Similarly, Judy — who manages the Market — can accommodate with gluten-free rolls and pasta, as long as a student speaks with her and figures out what they want for the week. She was also instrumental in feeding me when most other places on campus could not. Additionally, Judy has a dedicated gluten-free section in the Market where gluten-free snacks, including a delicious gluten-free brownie, are located. I am extremely grateful. Shoppe 120 has some smoothies that do not inherently have dairy in it, and occasionally tea. It is amazing that the staff has been so accommodating to food allergies, but is this enough?


The fact is, despite the kindness of these accommodations, it still leaves students with restrictions in a pickle when it comes to on-the-go, late-night or non-planned meals.

Tim Hortons cannot accommodate any dietary restrictions, and it is one of the largest places other than D-Hall to obtain food on campus. They do not have gluten-free options available.

The Pick Up not only eliminated 1/3 of the offerings they had last year (which included one of the only gluten free items — chicken with rice), they also do not provide any gluten-free alternatives like bread or pasta, meaning the entire menu cannot be consumed by a student with celiac or gluten sensitivity.

Shoppe 120 does not provide students who are lactose intolerant a way to enjoy ice cream or milkshakes without becoming sick. There are also almost no gluten-free desserts available. The Starbucks in Science Hall also has no gluten-free options, either; however, they do offer dairy-free alternatives in their drinks!

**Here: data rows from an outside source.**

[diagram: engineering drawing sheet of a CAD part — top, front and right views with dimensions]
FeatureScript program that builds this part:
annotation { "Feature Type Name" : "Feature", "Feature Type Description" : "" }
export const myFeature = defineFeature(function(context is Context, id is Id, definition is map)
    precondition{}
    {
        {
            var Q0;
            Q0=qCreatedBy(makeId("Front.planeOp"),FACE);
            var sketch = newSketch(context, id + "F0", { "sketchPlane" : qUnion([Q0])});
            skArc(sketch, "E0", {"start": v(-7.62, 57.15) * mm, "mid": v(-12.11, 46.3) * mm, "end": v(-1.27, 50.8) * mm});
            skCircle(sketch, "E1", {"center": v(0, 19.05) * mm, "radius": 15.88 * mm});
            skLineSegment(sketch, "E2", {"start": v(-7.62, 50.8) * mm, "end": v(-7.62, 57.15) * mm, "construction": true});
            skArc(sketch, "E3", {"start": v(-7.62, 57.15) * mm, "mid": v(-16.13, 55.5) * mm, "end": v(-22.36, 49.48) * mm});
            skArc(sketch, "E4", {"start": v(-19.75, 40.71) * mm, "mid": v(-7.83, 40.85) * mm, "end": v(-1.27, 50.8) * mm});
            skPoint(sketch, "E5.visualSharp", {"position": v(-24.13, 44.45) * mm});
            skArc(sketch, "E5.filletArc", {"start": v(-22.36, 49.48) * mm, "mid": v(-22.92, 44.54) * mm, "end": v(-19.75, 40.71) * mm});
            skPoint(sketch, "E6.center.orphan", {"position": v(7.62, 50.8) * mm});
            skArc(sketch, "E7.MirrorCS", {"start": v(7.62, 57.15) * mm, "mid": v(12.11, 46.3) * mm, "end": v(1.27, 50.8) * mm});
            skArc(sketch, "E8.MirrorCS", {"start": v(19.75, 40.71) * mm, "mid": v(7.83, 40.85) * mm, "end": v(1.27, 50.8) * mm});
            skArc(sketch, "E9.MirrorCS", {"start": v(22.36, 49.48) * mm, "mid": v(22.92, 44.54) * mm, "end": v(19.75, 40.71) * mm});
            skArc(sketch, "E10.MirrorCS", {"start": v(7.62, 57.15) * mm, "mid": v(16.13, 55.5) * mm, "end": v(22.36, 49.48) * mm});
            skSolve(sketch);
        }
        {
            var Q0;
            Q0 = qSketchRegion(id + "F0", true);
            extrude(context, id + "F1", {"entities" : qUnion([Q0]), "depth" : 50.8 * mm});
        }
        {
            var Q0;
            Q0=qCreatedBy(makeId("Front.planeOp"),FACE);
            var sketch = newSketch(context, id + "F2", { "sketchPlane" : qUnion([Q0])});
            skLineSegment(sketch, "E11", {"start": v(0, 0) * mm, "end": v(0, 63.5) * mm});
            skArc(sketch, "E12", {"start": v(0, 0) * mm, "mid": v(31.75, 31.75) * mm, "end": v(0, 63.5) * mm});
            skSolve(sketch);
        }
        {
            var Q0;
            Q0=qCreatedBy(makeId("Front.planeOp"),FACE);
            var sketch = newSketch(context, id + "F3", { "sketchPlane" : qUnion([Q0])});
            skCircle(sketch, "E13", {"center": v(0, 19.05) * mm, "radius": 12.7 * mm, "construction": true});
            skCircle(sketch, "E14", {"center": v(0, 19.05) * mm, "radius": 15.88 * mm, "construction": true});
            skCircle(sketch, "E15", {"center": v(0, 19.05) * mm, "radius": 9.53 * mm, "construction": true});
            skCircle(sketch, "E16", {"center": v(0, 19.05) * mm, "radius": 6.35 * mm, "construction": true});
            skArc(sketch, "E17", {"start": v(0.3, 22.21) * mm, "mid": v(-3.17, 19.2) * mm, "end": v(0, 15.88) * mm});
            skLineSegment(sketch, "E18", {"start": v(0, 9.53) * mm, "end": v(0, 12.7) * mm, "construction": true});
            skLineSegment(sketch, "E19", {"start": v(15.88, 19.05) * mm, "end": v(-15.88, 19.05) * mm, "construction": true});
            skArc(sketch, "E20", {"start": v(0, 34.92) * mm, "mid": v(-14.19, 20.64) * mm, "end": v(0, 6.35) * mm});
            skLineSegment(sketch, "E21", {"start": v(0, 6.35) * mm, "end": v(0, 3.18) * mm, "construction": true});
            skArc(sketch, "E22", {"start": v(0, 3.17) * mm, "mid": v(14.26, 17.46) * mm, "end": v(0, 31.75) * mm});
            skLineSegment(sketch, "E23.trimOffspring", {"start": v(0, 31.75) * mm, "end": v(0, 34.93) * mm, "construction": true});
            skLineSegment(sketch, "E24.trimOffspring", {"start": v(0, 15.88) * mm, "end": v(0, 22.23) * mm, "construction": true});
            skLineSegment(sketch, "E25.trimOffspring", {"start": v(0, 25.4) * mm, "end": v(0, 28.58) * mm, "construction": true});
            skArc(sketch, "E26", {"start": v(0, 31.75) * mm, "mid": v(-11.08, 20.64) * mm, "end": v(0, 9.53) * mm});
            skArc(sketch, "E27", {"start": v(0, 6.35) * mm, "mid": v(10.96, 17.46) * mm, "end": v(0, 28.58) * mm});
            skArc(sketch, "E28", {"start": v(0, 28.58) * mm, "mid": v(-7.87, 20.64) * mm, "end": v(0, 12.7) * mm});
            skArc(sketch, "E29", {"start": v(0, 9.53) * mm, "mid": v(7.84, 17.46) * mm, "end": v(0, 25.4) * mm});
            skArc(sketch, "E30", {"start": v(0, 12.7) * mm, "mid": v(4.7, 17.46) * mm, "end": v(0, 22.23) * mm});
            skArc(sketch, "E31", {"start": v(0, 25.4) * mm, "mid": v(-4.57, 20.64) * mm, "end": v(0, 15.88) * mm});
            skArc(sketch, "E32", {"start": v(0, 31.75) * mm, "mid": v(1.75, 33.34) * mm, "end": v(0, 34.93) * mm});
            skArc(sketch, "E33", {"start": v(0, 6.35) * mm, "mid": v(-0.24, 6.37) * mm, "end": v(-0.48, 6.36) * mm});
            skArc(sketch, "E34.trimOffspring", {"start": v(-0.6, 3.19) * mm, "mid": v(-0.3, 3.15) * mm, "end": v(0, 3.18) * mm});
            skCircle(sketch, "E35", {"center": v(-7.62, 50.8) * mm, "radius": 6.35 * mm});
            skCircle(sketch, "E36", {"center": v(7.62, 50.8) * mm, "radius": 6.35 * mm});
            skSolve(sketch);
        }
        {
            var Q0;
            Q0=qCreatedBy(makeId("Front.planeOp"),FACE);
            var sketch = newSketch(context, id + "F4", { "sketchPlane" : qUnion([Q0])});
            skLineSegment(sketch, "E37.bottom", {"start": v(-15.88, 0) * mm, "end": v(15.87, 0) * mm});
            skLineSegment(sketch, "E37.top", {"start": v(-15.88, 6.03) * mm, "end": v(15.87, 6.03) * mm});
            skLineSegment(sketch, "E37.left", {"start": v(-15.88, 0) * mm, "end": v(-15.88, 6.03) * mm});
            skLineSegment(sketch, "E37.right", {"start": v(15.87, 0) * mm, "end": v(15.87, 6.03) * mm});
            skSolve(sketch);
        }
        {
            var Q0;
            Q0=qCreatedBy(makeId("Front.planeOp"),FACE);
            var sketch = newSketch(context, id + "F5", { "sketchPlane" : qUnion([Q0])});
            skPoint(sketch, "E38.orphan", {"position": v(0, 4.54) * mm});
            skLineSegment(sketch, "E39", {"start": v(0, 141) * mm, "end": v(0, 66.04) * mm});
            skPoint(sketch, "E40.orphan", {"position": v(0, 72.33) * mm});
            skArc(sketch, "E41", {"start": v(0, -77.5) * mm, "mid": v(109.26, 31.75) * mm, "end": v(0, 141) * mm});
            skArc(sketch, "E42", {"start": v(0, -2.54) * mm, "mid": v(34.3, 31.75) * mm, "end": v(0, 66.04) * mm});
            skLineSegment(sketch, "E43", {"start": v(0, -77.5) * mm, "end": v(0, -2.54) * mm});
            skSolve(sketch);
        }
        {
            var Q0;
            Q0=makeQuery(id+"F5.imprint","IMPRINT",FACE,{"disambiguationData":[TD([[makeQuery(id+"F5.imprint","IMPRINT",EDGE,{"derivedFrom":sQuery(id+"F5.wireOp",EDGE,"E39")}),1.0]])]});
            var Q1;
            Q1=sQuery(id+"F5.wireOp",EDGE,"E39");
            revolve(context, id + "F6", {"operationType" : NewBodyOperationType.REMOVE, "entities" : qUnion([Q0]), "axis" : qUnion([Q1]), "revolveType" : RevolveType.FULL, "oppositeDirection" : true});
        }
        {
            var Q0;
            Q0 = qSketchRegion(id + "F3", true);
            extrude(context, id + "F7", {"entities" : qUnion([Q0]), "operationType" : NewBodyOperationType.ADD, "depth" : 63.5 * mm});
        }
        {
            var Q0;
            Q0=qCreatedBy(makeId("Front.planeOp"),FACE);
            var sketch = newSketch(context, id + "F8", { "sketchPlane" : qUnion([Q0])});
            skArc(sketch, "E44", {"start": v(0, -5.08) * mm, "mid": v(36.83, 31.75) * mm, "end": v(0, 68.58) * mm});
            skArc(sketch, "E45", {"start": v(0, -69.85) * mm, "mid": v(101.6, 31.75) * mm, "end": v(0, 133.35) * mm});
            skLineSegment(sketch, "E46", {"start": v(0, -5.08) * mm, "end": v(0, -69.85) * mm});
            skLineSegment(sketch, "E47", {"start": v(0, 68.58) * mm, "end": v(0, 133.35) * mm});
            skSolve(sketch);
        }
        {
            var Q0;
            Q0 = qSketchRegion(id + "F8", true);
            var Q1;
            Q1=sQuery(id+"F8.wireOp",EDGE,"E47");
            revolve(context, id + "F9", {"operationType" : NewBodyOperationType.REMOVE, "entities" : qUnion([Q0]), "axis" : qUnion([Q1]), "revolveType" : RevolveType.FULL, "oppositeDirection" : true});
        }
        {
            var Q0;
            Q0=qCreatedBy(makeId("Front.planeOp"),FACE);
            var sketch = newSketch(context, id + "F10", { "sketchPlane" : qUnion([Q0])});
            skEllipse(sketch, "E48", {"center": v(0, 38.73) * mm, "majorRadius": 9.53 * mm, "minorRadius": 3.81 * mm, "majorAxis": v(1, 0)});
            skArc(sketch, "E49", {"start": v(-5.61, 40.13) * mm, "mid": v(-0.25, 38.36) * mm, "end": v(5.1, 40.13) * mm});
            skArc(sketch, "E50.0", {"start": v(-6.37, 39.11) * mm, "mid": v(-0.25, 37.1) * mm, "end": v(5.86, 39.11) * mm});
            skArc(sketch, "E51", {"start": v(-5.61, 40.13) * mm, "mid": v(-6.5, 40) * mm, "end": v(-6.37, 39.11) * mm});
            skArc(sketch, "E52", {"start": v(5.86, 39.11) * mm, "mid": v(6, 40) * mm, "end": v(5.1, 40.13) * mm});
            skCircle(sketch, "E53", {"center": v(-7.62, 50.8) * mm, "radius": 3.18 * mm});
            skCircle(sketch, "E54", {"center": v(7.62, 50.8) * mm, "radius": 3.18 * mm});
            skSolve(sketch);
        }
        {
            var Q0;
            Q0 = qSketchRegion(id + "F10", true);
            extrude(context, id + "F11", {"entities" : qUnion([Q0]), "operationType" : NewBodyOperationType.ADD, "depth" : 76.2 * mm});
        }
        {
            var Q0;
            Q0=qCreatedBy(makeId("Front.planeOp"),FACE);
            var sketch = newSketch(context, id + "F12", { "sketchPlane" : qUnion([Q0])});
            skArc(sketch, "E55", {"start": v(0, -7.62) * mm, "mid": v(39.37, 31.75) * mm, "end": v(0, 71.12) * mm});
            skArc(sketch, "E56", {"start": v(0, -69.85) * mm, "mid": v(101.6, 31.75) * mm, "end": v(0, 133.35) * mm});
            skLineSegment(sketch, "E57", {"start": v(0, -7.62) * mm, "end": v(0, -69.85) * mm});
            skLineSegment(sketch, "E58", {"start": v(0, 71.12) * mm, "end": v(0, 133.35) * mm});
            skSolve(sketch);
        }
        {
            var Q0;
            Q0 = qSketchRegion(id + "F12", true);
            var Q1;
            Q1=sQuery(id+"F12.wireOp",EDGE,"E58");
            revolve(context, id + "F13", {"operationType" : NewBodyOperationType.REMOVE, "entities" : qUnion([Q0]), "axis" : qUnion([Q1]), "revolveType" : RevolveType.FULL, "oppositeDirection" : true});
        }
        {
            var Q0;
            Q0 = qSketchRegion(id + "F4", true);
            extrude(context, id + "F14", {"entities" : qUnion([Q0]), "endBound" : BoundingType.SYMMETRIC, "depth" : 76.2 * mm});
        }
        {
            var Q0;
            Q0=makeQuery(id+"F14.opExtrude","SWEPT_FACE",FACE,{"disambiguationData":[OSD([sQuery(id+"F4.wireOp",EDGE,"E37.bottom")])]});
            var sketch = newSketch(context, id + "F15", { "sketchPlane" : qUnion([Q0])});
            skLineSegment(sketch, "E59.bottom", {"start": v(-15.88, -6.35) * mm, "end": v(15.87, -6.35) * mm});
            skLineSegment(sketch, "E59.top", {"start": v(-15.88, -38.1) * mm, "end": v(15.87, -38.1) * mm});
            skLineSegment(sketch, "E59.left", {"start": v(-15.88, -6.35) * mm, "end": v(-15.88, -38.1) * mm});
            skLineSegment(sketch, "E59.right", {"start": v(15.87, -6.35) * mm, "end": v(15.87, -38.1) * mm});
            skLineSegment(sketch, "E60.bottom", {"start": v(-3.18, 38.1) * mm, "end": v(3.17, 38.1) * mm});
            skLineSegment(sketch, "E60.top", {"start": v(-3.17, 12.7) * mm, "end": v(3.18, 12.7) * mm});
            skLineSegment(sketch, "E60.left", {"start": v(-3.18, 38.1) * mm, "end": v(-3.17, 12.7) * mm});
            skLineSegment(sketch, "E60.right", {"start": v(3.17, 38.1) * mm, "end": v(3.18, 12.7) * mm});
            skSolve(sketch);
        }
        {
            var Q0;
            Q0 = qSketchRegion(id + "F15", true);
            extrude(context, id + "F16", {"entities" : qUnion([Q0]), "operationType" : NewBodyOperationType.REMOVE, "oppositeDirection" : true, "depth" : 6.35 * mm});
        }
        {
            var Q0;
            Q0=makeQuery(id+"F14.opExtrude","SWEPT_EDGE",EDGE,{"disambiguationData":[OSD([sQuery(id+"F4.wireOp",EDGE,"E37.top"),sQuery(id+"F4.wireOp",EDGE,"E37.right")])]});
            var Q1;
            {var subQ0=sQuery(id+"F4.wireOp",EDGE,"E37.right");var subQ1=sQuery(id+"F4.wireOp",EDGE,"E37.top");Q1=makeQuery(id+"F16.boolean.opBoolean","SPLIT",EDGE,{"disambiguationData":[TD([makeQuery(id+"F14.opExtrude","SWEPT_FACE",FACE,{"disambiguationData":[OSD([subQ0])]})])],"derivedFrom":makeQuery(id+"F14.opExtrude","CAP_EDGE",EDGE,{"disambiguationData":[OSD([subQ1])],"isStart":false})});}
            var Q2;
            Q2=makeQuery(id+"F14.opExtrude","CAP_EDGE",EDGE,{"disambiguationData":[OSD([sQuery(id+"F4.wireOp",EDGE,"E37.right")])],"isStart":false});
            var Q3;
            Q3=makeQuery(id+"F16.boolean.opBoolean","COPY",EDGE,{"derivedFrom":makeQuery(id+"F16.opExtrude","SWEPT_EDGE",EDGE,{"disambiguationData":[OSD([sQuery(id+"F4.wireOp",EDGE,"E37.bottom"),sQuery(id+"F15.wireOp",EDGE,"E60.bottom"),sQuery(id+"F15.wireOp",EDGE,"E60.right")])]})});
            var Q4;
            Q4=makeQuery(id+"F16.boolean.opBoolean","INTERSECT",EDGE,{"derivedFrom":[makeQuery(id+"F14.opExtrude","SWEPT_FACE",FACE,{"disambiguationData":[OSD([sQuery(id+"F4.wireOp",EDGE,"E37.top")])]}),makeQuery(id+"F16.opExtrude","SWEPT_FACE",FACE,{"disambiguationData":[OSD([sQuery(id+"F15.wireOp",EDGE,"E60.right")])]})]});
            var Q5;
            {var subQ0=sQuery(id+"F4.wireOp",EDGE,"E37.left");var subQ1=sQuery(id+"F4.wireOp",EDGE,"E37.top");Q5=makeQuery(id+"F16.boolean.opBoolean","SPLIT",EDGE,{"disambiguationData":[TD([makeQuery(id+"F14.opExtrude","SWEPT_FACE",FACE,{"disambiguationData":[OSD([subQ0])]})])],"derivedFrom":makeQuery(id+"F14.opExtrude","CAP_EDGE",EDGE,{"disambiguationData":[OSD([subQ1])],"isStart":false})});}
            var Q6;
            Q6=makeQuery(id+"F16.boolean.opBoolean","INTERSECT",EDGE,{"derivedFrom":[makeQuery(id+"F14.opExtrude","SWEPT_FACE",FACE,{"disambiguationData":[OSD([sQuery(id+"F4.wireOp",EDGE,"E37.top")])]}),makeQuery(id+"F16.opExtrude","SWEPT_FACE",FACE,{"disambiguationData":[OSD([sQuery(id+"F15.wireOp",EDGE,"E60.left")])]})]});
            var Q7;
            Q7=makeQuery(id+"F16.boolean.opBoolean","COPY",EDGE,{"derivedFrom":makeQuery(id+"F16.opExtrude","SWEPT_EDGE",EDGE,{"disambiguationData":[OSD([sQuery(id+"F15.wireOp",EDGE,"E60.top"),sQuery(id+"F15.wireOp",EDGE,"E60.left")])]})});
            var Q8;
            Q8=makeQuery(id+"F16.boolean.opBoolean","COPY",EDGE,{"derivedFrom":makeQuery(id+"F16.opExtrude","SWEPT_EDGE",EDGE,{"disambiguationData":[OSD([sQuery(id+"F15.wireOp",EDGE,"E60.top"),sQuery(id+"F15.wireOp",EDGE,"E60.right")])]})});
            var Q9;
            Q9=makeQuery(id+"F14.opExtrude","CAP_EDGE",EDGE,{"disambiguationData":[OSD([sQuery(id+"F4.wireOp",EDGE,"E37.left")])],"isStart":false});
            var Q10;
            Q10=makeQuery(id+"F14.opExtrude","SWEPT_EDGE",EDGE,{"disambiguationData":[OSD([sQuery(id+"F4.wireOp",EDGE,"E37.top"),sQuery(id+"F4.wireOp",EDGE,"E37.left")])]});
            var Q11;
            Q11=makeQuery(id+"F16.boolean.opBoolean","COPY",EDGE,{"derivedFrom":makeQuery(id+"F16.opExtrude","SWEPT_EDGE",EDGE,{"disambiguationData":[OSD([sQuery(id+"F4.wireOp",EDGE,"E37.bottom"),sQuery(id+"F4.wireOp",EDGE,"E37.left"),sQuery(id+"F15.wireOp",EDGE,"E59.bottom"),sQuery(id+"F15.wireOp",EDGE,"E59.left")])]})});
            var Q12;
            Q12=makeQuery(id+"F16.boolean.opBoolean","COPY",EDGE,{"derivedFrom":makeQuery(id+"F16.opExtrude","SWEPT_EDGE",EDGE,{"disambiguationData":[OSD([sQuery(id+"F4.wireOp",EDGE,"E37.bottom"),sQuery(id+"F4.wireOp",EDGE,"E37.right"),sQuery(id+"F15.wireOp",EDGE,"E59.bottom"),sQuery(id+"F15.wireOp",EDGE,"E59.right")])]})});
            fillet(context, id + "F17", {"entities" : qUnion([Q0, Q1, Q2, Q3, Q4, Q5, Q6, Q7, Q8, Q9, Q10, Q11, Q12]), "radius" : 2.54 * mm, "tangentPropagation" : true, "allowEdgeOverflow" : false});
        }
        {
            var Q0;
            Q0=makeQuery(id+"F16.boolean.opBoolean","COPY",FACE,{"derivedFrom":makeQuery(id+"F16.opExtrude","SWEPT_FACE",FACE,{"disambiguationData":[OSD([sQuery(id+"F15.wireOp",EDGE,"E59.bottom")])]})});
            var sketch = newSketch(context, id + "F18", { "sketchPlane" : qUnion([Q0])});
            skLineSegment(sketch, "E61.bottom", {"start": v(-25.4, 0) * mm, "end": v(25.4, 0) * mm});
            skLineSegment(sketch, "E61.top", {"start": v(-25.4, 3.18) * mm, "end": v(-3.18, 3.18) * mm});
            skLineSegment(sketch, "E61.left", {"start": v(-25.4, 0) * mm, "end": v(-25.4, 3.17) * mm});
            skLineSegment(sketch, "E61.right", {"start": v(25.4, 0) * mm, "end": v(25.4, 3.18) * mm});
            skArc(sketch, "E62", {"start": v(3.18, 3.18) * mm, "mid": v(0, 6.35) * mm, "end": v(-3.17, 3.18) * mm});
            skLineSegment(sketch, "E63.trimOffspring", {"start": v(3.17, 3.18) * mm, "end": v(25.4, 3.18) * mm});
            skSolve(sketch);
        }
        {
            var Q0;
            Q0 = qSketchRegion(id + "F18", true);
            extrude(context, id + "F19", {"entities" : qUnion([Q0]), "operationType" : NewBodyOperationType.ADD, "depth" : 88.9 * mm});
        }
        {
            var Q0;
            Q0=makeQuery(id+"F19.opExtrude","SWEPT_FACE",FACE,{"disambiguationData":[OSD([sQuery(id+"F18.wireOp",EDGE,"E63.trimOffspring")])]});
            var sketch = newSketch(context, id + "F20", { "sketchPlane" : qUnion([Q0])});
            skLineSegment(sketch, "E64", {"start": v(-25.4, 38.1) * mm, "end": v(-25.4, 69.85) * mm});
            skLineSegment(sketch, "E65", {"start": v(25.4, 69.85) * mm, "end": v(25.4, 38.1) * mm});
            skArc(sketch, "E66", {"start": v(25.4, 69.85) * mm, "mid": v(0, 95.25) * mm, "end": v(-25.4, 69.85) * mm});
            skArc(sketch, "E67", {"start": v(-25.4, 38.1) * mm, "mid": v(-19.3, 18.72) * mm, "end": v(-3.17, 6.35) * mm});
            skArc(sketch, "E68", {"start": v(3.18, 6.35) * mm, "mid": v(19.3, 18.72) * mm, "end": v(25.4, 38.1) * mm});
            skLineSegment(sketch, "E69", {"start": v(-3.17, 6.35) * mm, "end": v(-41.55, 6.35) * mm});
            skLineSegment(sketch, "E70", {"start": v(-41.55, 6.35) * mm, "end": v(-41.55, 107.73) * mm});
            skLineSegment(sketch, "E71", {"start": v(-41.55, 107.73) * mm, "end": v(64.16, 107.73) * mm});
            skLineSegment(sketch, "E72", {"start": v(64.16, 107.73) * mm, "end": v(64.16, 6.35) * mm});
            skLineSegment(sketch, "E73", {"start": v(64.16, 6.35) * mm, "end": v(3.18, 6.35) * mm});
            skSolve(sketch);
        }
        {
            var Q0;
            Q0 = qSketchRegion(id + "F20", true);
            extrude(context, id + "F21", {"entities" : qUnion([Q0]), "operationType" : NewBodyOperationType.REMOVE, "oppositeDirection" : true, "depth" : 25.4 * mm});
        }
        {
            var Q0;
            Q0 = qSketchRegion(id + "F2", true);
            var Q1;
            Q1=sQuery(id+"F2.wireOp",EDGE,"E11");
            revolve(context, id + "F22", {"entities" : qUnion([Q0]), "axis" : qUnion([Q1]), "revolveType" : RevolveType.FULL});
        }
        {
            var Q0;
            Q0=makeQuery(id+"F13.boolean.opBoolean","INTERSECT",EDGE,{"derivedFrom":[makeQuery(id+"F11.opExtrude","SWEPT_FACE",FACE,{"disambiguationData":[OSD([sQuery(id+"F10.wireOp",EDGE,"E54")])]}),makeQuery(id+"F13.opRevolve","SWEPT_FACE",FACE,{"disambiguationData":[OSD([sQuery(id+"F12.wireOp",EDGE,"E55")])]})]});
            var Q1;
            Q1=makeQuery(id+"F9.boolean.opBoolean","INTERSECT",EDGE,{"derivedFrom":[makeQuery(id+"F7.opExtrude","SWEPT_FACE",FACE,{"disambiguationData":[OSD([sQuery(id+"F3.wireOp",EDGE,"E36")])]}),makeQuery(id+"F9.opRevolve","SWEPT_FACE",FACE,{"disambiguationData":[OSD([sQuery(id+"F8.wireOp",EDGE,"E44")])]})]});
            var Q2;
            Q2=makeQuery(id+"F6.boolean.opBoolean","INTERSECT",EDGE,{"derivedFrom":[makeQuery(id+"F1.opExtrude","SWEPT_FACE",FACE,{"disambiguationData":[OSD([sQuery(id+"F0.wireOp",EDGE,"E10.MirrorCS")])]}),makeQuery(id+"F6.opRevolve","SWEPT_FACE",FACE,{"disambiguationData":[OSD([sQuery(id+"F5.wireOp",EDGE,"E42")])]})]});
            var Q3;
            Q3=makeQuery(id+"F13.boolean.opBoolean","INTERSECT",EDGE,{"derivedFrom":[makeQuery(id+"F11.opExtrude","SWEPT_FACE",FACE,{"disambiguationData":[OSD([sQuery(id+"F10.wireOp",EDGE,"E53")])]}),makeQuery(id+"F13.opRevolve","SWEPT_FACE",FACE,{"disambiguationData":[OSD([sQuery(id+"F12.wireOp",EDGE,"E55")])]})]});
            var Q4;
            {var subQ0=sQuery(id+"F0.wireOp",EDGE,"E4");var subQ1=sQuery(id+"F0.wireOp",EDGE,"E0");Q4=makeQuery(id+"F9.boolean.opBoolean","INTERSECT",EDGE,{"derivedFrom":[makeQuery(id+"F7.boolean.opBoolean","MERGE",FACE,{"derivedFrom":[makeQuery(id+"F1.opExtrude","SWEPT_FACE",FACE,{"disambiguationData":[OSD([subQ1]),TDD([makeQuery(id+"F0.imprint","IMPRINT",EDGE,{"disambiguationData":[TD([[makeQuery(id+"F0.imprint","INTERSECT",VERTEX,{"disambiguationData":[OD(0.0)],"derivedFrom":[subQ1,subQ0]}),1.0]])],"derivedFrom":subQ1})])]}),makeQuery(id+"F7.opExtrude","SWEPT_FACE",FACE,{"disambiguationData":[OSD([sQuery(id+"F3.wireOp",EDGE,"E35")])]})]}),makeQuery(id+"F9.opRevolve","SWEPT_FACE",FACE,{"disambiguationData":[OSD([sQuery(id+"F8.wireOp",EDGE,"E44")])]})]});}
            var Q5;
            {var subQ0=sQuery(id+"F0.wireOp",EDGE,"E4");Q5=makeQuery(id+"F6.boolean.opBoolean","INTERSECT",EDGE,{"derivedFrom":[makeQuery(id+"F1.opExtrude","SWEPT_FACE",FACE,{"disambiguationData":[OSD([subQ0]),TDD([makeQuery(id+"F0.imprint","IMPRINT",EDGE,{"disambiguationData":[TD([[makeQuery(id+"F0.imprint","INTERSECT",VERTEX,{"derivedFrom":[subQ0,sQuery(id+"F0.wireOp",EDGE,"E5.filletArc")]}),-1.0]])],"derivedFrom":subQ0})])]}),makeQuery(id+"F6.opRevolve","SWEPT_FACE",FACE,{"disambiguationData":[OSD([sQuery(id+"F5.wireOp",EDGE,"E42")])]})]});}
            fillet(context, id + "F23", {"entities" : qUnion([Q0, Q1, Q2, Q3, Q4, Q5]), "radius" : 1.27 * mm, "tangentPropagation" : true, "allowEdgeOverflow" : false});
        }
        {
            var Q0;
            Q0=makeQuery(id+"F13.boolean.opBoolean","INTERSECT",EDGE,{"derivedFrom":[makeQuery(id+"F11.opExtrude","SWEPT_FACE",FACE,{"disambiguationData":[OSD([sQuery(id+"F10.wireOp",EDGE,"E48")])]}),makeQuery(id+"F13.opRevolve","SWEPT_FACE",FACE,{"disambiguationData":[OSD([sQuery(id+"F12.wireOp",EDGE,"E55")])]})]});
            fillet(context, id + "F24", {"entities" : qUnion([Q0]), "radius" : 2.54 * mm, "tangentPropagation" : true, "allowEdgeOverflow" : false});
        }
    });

If a student who is gluten-free wants to eat, on the campus where they live, and needs to eat three times a day, they have two options: one option is only open Monday through Friday until 4, and the meals have to be pre-ordered, so you are unable to “grab and go” as other students do. The second option is D-hall, which is only open until 7 or 8 at night depending on the day, which makes it difficult if you have a busy schedule or night class.

Let’s recap.

This means that if you have certain dietary restrictions and want to eat after 8, you cannot. If you are working at night or in a night class/lab, you cannot order from the Pick Up after hours due to lack of accommodation. If you are in the library and need to eat, best of luck, as you cannot have something from Tim Hortons. If you are at Health Science for class and need something for lunch, the nearest dining option is Starbucks, but unfortunately you cannot eat there as they do not have gluten-free sandwiches or wraps or desserts. Do you want a late-night snack with your friends? No ice cream or brownies for you. Alternatively, you may have to spend your own money to have groceries delivered, spend time you do not have to cook; meanwhile, your peers can eat wherever and whenever they want without a second thought.

As the world changes, colleges adapt. Many colleges have made leaps and bounds in acknowledging the prominence of food allergies and dietary restrictions. Although we are off to a good start at Canisius with the help of the Market and dining hall, there is a lot of work to be done in other areas of campus to accommodate any number of students with dietary restrictions.

Let’s do this Griffs.

People For and With Others (who have dietary restrictions).